TASK DESCRIPTION:
Copy out the lines verbatim, from the line with "pose: elev=232.4 azim=284.7" up to and including the line with "Dot at: (254, 231)".

Stored items:
▶

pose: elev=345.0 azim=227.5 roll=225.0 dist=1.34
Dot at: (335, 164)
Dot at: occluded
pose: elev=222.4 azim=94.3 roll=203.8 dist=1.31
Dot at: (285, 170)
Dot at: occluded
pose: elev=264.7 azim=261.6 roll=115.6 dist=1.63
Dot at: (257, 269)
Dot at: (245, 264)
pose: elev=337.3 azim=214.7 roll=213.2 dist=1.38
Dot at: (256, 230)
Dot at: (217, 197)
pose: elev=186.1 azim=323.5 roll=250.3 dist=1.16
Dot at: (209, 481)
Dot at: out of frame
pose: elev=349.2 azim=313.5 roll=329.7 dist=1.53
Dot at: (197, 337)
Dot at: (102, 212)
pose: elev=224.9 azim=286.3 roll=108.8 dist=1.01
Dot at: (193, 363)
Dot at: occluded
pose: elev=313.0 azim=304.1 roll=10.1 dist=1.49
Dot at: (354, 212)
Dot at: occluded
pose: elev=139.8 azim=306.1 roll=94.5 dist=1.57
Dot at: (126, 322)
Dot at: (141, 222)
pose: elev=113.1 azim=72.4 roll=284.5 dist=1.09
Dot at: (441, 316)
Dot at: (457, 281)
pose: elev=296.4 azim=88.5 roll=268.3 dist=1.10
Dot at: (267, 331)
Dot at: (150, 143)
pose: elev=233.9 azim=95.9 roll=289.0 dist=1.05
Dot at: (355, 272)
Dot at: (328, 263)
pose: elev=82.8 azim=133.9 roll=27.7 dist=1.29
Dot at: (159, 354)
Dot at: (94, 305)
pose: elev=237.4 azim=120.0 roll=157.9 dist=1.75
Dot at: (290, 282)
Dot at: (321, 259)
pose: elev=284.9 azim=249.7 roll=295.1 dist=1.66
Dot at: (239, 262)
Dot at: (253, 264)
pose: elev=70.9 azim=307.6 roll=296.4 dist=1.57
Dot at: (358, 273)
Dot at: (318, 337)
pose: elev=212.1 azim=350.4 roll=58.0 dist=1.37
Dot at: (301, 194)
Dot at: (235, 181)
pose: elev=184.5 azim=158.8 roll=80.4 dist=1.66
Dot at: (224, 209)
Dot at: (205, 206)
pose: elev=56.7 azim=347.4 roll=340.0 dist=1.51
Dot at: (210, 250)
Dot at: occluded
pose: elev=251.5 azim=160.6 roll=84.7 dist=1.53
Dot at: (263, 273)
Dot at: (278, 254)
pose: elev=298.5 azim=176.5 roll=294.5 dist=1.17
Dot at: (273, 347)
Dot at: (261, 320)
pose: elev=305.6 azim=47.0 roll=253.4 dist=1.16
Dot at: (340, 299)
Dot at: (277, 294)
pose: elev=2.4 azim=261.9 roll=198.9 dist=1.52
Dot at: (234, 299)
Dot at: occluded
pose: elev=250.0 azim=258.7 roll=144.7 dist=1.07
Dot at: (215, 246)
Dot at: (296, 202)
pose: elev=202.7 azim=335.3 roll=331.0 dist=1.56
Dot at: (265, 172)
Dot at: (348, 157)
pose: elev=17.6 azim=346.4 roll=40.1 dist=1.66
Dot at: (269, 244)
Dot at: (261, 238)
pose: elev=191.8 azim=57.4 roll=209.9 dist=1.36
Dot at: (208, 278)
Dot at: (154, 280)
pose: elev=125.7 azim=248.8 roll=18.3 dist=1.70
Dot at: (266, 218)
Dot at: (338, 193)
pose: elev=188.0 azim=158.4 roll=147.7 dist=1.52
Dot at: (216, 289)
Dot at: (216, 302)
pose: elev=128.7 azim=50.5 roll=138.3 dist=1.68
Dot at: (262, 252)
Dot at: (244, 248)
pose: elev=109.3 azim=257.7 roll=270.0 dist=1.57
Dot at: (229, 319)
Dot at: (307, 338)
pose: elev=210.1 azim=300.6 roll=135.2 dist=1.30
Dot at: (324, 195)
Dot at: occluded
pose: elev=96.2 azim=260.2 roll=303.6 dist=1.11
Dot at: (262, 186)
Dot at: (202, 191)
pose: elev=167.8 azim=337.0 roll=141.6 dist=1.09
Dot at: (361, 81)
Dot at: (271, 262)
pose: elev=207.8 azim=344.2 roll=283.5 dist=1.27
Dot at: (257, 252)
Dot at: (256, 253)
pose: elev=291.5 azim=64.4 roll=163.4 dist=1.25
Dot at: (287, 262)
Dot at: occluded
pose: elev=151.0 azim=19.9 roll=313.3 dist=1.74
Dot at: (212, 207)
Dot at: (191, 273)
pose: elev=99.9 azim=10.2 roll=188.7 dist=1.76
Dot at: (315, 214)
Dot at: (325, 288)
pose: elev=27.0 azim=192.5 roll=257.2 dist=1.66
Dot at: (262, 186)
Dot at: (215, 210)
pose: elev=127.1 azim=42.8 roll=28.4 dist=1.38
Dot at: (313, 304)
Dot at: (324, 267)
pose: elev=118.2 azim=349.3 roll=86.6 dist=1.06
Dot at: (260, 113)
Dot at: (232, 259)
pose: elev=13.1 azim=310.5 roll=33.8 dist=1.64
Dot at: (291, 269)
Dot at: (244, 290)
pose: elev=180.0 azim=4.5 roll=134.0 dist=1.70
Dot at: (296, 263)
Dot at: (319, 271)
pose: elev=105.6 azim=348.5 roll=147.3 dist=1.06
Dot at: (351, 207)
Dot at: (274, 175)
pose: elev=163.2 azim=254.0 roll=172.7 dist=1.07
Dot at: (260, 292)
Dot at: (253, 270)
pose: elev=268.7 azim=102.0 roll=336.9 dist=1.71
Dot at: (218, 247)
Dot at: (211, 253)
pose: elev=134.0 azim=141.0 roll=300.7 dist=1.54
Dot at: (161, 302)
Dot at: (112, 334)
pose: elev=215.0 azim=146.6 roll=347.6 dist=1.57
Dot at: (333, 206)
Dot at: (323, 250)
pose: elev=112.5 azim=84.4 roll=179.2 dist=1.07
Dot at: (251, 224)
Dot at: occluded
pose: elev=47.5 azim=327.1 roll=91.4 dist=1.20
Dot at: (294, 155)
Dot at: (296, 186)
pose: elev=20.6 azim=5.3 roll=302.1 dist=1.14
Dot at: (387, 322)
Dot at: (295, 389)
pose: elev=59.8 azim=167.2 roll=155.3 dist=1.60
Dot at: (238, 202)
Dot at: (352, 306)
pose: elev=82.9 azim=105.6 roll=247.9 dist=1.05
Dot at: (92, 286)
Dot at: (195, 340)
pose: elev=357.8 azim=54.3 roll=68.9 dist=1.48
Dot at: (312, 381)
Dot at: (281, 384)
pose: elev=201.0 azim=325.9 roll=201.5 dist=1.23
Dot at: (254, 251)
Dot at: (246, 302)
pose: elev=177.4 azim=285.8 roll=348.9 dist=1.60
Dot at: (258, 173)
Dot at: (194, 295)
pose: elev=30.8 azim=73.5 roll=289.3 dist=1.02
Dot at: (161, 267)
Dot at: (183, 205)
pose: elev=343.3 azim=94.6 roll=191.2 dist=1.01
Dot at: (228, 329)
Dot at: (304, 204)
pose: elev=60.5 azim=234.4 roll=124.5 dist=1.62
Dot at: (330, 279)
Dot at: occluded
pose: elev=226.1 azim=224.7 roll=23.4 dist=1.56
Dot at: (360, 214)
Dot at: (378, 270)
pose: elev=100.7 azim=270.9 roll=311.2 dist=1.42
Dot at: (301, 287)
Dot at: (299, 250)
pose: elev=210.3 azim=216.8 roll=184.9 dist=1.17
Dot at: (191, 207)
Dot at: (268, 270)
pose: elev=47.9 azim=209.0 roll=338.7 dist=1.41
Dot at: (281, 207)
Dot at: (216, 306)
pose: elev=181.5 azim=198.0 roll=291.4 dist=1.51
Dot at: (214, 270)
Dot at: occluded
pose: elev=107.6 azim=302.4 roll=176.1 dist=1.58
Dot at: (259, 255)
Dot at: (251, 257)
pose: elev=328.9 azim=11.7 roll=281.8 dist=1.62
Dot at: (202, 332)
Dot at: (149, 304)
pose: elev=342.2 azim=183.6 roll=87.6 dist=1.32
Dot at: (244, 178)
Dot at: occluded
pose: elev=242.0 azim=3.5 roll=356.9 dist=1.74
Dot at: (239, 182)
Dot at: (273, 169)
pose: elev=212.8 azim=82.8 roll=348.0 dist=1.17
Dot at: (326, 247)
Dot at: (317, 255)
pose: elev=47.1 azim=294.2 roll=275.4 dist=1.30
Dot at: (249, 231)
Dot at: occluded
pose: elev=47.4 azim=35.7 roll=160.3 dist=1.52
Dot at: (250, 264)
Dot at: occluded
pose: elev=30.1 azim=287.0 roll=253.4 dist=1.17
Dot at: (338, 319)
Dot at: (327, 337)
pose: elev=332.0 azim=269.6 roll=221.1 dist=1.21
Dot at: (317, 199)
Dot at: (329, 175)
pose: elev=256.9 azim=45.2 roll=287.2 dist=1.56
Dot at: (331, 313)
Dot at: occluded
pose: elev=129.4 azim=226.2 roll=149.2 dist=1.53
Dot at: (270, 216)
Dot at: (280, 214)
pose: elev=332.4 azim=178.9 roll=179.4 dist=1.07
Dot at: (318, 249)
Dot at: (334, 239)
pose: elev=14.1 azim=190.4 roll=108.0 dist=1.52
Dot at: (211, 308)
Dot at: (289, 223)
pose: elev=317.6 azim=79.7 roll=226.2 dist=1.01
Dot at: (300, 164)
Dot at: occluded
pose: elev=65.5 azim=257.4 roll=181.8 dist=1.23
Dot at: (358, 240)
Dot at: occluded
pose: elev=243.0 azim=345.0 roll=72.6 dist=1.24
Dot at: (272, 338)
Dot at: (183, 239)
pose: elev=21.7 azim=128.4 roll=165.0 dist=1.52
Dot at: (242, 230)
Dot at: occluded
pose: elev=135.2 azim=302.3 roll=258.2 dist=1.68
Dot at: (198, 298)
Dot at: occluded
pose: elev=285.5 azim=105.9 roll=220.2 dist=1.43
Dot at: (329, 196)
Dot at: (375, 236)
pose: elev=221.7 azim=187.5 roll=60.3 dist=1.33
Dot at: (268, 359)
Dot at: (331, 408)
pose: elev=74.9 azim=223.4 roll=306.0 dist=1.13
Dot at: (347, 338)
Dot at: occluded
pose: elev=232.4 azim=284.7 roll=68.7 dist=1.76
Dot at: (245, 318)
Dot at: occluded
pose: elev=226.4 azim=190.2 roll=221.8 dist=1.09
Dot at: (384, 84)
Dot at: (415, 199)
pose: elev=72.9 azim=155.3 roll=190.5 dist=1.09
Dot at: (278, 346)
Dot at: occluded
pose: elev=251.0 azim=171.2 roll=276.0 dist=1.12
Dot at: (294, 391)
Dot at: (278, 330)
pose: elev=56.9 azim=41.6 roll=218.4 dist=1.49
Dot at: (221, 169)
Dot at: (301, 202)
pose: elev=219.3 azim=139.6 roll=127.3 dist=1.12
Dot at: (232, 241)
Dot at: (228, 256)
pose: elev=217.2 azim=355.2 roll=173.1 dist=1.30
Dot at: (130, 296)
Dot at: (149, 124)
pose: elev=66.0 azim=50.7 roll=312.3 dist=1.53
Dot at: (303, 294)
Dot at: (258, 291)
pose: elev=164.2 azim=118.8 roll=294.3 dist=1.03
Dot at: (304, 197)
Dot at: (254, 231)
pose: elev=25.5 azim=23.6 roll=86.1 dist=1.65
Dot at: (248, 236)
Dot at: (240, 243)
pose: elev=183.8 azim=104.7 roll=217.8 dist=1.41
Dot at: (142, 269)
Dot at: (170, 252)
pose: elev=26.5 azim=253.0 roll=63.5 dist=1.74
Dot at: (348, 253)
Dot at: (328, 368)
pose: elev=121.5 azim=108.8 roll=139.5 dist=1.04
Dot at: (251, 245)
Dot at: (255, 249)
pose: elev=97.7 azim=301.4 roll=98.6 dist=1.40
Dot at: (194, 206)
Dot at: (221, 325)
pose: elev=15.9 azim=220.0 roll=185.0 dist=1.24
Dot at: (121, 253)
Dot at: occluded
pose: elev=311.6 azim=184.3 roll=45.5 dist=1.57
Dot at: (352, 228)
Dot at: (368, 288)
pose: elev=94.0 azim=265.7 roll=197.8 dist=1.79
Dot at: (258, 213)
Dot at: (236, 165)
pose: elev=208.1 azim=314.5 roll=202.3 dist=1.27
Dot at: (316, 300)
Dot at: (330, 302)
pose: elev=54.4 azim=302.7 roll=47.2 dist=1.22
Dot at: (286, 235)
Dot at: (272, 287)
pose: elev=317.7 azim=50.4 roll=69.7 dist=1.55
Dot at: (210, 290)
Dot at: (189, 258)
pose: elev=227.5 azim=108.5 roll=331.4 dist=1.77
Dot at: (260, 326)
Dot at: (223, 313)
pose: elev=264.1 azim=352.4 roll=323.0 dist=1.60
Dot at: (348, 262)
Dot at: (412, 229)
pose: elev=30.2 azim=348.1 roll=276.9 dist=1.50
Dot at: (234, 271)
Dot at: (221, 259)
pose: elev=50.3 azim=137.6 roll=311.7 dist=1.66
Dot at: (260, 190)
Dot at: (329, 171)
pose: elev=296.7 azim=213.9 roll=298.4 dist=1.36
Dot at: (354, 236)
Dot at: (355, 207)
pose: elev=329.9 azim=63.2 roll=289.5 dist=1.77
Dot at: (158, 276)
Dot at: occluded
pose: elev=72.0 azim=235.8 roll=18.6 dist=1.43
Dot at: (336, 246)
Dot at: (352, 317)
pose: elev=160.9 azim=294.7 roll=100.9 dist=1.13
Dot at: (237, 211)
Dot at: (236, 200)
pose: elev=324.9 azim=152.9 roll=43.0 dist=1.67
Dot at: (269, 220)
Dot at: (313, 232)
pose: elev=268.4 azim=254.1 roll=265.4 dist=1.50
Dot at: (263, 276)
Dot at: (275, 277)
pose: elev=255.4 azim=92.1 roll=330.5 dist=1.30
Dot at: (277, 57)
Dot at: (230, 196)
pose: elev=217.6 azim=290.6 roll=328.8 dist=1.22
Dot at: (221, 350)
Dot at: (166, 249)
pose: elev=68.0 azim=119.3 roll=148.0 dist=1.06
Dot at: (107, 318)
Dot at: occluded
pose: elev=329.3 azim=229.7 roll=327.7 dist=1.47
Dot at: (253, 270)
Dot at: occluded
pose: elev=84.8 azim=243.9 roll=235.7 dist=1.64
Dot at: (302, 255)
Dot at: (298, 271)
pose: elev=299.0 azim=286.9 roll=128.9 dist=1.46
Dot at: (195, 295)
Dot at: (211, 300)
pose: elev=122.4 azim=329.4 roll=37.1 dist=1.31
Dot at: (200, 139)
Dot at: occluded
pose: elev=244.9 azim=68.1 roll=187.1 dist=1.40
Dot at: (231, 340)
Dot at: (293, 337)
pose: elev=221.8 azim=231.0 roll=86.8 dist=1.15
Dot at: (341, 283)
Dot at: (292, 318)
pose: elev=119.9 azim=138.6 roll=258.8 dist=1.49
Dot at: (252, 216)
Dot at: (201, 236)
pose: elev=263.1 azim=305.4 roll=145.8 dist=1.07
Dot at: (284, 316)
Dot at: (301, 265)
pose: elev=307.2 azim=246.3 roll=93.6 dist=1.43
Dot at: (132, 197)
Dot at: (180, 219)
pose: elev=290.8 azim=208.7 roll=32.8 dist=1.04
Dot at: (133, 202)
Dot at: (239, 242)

◀

FULL RESPONSE:
pose: elev=232.4 azim=284.7 roll=68.7 dist=1.76
Dot at: (245, 318)
Dot at: occluded
pose: elev=226.4 azim=190.2 roll=221.8 dist=1.09
Dot at: (384, 84)
Dot at: (415, 199)
pose: elev=72.9 azim=155.3 roll=190.5 dist=1.09
Dot at: (278, 346)
Dot at: occluded
pose: elev=251.0 azim=171.2 roll=276.0 dist=1.12
Dot at: (294, 391)
Dot at: (278, 330)
pose: elev=56.9 azim=41.6 roll=218.4 dist=1.49
Dot at: (221, 169)
Dot at: (301, 202)
pose: elev=219.3 azim=139.6 roll=127.3 dist=1.12
Dot at: (232, 241)
Dot at: (228, 256)
pose: elev=217.2 azim=355.2 roll=173.1 dist=1.30
Dot at: (130, 296)
Dot at: (149, 124)
pose: elev=66.0 azim=50.7 roll=312.3 dist=1.53
Dot at: (303, 294)
Dot at: (258, 291)
pose: elev=164.2 azim=118.8 roll=294.3 dist=1.03
Dot at: (304, 197)
Dot at: (254, 231)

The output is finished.